■ **Exercise directions**:
Give back exactly the lines of the material below that start at the one holding "idsmarktcommunicatie; van" and end at the last line, minus the pictures.

Source material: Begin

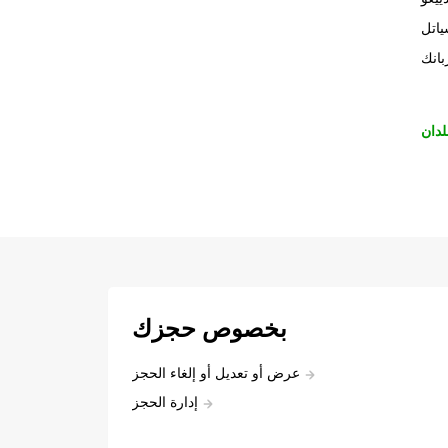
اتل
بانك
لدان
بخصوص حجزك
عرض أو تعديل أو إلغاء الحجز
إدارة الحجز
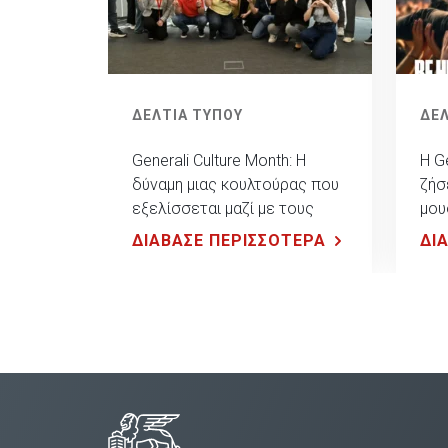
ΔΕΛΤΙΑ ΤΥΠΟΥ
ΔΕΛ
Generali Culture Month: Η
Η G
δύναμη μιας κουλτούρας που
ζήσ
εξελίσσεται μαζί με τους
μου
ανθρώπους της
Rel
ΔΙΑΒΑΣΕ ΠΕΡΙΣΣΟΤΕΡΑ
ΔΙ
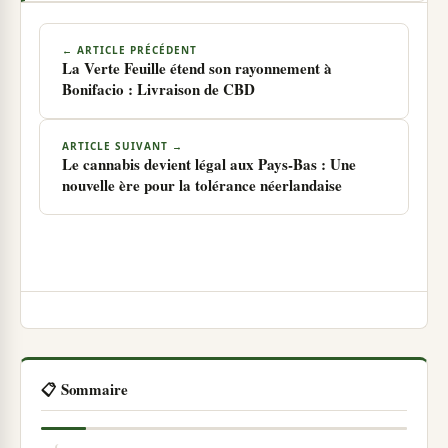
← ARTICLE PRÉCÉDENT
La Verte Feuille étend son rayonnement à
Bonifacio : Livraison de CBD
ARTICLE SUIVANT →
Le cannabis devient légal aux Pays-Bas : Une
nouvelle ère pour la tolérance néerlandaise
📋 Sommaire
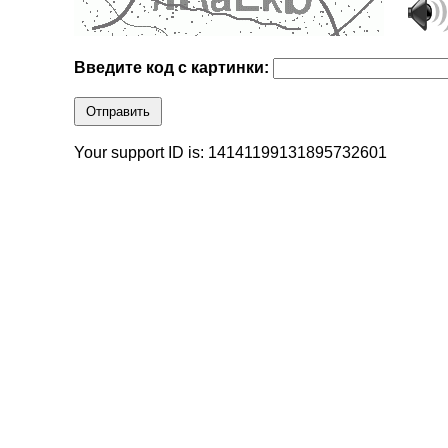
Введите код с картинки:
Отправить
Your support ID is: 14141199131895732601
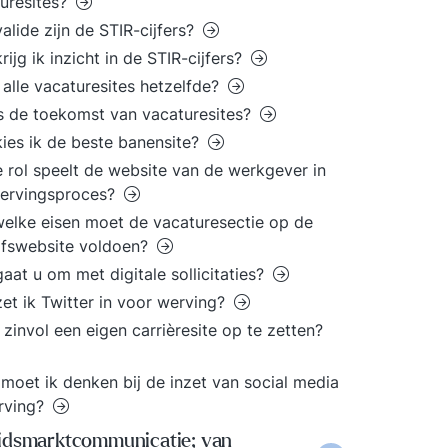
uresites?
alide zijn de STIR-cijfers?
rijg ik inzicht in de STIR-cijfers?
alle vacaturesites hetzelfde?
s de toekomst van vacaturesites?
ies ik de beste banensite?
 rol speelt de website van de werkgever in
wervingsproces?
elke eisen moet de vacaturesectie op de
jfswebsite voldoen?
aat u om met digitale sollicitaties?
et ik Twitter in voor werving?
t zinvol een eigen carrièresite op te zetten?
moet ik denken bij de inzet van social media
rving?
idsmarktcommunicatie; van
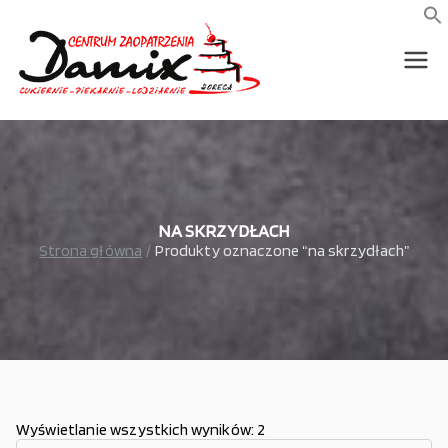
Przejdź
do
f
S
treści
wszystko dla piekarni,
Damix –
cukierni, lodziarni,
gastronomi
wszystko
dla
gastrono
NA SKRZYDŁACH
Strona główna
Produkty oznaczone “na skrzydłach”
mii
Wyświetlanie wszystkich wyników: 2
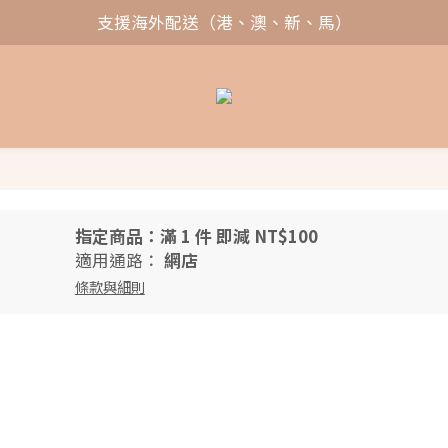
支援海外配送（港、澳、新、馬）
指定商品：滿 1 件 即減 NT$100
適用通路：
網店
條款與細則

Source material: End

■ **Answer area**:
idsmarktcommunicatie; van
Przejdź
do
f
S
treści
wszystko dla piekarni,
Damix –
cukierni, lodziarni,
gastronomi
wszystko
dla
gastrono
NA SKRZYDŁACH
Strona główna
Produkty oznaczone “na skrzydłach”
mii
Wyświetlanie wszystkich wyników: 2
支援海外配送（港、澳、新、馬）
指定商品：滿 1 件 即減 NT$100
適用通路：
網店
條款與細則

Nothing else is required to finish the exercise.